Tidal ranges vary from 0.5m to 12m in the British Isles. Greater tidal ranges result in more extensive littoral zones. However, even in the absence of tides, a zone exists in which the sea laps against the shore or waves break and splash (the ‘splash zone’). The form of tides also varies along the U.K. coast: most are semi-diurnal with two low tides and two high tides every 24. hours. In some parts of the British coast, particularly in the region between Portsmouth and the Isle of Wight, double low and double high waters can occur resulting in very low water stands on spring tides

The time of low water varies with geographical position. This will determine the type of stress suffered by organisms when exposed. This is particularly relevant to low shore species which rely on the sea to protect them from environmental extremes as much as possible. Desiccation stress will be most severe when spring tide low water occurs at around midday, particularly if exaggerated by a double. The geographical range of species can be limited by currents. The sea urchin, Paracentrotus lividus occurs on the West coast of Ireland but does not establish on shores in England or Wales. Conversely, Patella depressa is common around southern England and Wales but absent from Ireland (Southward and Crisp, 1955).
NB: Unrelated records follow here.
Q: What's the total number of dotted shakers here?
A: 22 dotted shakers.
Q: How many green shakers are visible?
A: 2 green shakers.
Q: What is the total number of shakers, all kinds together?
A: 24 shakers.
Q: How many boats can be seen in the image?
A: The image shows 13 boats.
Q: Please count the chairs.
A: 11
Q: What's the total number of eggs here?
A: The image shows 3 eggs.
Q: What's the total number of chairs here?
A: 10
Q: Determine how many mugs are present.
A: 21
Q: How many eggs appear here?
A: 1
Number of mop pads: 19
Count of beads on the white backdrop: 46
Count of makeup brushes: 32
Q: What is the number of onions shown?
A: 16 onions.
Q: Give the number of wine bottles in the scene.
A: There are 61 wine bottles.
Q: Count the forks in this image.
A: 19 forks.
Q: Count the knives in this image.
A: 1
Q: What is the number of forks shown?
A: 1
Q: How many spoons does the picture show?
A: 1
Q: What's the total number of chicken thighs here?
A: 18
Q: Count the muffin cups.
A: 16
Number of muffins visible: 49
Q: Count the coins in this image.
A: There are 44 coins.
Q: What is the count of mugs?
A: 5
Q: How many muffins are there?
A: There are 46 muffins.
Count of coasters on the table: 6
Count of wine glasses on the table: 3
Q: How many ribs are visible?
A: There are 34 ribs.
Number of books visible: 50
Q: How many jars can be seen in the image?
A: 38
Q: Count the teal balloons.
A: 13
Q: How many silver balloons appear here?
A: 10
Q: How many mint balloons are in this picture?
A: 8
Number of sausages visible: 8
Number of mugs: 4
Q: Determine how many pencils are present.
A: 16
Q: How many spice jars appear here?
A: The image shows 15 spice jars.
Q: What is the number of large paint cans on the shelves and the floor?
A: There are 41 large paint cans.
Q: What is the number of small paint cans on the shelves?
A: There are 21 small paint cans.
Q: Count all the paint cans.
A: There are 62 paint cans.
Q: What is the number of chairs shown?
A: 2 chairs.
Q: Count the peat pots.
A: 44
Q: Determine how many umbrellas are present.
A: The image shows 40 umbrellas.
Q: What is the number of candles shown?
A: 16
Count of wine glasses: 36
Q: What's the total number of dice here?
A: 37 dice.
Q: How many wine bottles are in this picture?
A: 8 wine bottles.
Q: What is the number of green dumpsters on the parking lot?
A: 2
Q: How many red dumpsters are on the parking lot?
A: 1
The Horizontal Wave-Action Gradient

The structure of ecological communities on rocky shores is also affected by a horizontal gradient of exposure to wave action, from sheltered bays to exposed headlands. The extent of wave action on a particular shore is determined by the aspect to prevailing winds coupled with the ‘fetch’: the distance over which winds blow. Shores with a long fetch have heavy wave action because the wind has a greater distance to generate the height of the waves. Such shores may also receive swell on windless days, resulting from distant storms. Oceanic islands and headlands on ocean coasts therefore have the most exposed shores. Bays in enclosed water bodies such as sea lochs and the Irish Sea will experience the least wave action, especially when they face away from the prevailing wind. The list of candidate SACs for the UK includes rocky shores at both very exposed (St. Kilda, Papa Stour, Lundy) and very sheltered (Loch Duich, Loch Alsh, Loch Long) sites.

Exposure to wave action affects the distribution of organisms. Increasing exposure reduces siltation and increases the supply of dissolved oxygen and particulate food, favouring certain sessile, filter-feeding species. At the same time, increasing exposure carries an increased risk of dislodgement and physical damage, limiting the range of susceptible and physically fragile species. Morphological differences can be observed between members of the same species from wave-exposed and sheltered sites. For example, dogwhelks from wave-exposed shores have thinner shells with larger apertures than those from sheltered shores. Wave-exposed morphs are better at clinging to the substratum while sheltered morphs are better protected against predation by crabs.

In contrast to the unidirectional nature of the vertical emersion gradient, the horizontal gradient is less well defined: some species do well on wave-exposed shores, some do best in shelter and others under intermediate conditions. However, the degree of exposure or shelter required by a species may vary along its geographical range. For example, the limpet Patella vulgata is restricted to wave-exposed shores in Norway and sheltered shores in Spain while in Britain it is found on both shore types.

The Interaction Between Emersion and Wave Action

Each of the two gradients described above has its own effect on community structure. The degree of exposure to wave action can modify the extent of the vertical gradient. As wave action increases, so too does the amount of spray produced. Waves with greater amplitude break at higher shore levels, showering still higher areas with spray. At very exposed sites, shore levels well above the highest tide level may be regularly wetted by the action of waves. It is not uncommon to find high shore species many tens of metres above the theoretical tidal limit on very exposed cliffs (Lewis, 1964). Species which are referred to as intertidal may therefore exist above the theoretical extent of high water springs on a calm day. Any useful assessment of the shore community must include these organisms.